Darold Gordon
Jen Reel

Direct Quote: Big Chief Darold Gordon Has Mardi Gras Sewn Up

by

A version of this story ran in the March 2014 issue.

Above: Darold Gordon

For the past year, 44-year-old Darold Gordon has worked late into the night at his sewing table, threading beads, rhinestones, pearls and plumes to a suit he says will be his best ever. But he can’t provide any details quite yet. That’s because he’s a Mardi Gras Indian, Big Chief of the Young Navaho Tribe, and an Indian’s suit is a closely guarded secret until Fat Tuesday. That’s when tribes from all over the city parade through New Orleans in an ornate and impassioned display of symbolic sparring. Gordon has dedicated his life to the event, even though most days he’s bent over a hot grill at his Austin restaurant, the Original New Orleans Po-Boy and Gumbo Shop. Gordon was born and raised in New Orleans’ Seventh Ward, but Hurricane Katrina forced him and his wife to move with their three daughters to Texas.
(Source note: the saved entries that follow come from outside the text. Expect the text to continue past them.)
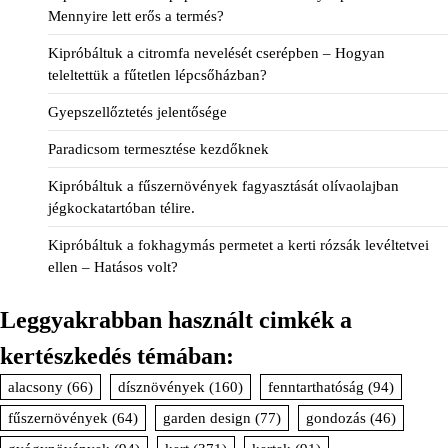
Mennyire lett erős a termés?
Kipróbáltuk a citromfa nevelését cserépben – Hogyan
teleltettük a fűtetlen lépcsőházban?
Gyepszellőztetés jelentősége
Paradicsom termesztése kezdőknek
Kipróbáltuk a fűszernövények fagyasztását olívaolajban
jégkockatartóban télire.
Kipróbáltuk a fokhagymás permetet a kerti rózsák levéltetvei
ellen – Hatásos volt?
Leggyakrabban használt cimkék a
kertészkedés témában:
alacsony
(66)
dísznövények
(160)
fenntarthatóság
(94)
fűszernövények
(64)
garden design
(77)
gondozás
(46)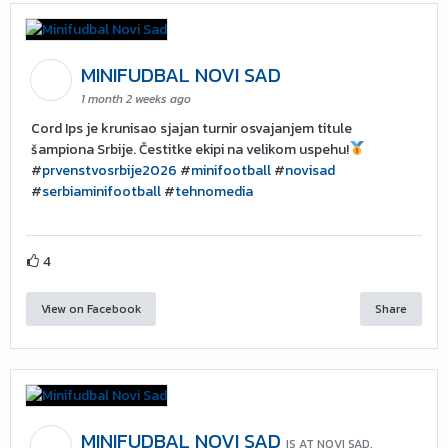
MINIFUDBAL NOVI SAD
1 month 2 weeks ago
Cord Ips je krunisao sjajan turnir osvajanjem titule
šampiona Srbije. Čestitke ekipi na velikom uspehu!
#
prvenstvosrbije2026
#
minifootball
#
novisad
#
serbiaminifootball
#
tehnomedia
4
View on Facebook
Share
MINIFUDBAL NOVI SAD
IS AT NOVI SAD.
“The history of the Mardi Gras Indians come away from slavery days. When African-Americans ran away from their slave owners, the native Indians took us in. When the white man came to get us back, the Indians lost their lives trying to save us. Even after slaves was free, the blacks couldn’t go parade with the whites, so our ancestors celebrated the way they was taught from the native Indians—the chants, the songs, how to live amongst each other. That’s how we pay our respects: We dress up as Indians and we act like Indians. I think right now we got 30 different Indian tribes from all over the city of New Orleans.
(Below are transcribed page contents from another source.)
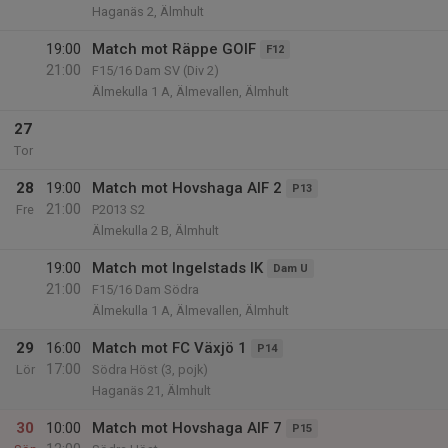
Haganäs 2, Älmhult
19:00
Match mot Räppe GOIF
F12
21:00
F15/16 Dam SV (Div 2)
Älmekulla 1 A, Älmevallen, Älmhult
27
Tor
28
19:00
Match mot Hovshaga AIF 2
P13
21:00
Fre
P2013 S2
Älmekulla 2 B, Älmhult
19:00
Match mot Ingelstads IK
Dam U
21:00
F15/16 Dam Södra
Älmekulla 1 A, Älmevallen, Älmhult
29
16:00
Match mot FC Växjö 1
P14
17:00
Lör
Södra Höst (3, pojk)
Haganäs 21, Älmhult
30
10:00
Match mot Hovshaga AIF 7
P15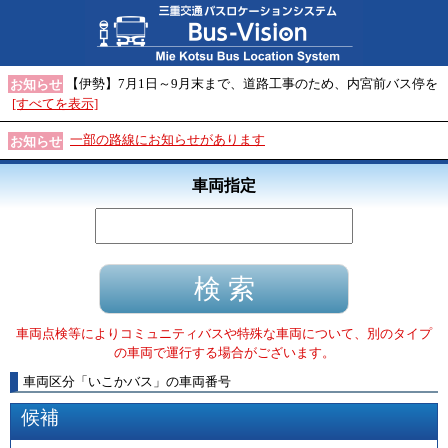
【伊勢】7月1日～9月末まで、道路工事のため、内宮前バス停を
お知らせ
[すべてを表示]
一部の路線にお知らせがあります
お知らせ
車両指定
車両点検等によりコミュニティバスや特殊な車両について、別のタイプ
の車両で運行する場合がございます。
車両区分
「
いこかバス
」
の車両番号
候補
“I started out wanting to be a Wild Man like my friend, ‘New York,’ who used to run Wild Man with the Creole Osceolas. I thought it was unique, I thought the costumes was unique, so my mother said, ‘OK, you want to be an Indian, it costs a lot of money, you won’t have Christmas.’ I said, ‘I don’t want Christmas, I want to be an Indian.’ So Big Chief Clarence Dalcour of the Creole Osceolas let me mask with his tribe as a Wild Child. I was just 8 years old. When Big Chief had to stop masking for a while, I didn’t want to stop, so I talked to him and the Big Chiefs of the other tribes. They gave me their grace. So I started my own tribe when I was 23 years old.

“Every bit of the costume is hand-sewn. Every piece, one by one, bead by bead. Every year that I’ve ever masked, I mask in a new suit, boots to crown. It’s part of my life, it’s like eating. If you sit down, you’re going to sew. If you get home, your spot is to sit behind that needle and thread and to push it. One of the patches I done in the past was a trail of horses and a buggy, with two horses rearing up to each other and the buggy was pulling someone to his grave. I lost a good friend of mine to Hurricane Katrina and I went to the graveyard and stood over his grave and said a prayer in that suit. That suit was dedicated to the people that had passed away.
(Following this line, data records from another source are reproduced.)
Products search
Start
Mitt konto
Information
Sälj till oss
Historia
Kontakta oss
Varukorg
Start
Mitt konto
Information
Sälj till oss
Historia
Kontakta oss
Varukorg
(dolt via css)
“The name the Young Navahos came about while watching an Indian movie, and a white man was trying to take the Navaho property. They wrote [the Indian] a check. On the back of the check, they thought he was signing, but he wrote ‘no sell out’ and then he ripped the check in half and gave it back to them. That was it.

“In Louisiana they let us get into schools and teach the history of it, but now we’re trying to go nationwide with the teachings. All my family, they started out as kids and now they young adults and mask, and now they kids starting to mask, and I’m more than sure they kids’ kids are gonna mask. We just have to keep educating everybody on the real reason we mask. We can’t ever forget that, no matter how far the world go or how fast the world move.”

Interview has been edited and condensed.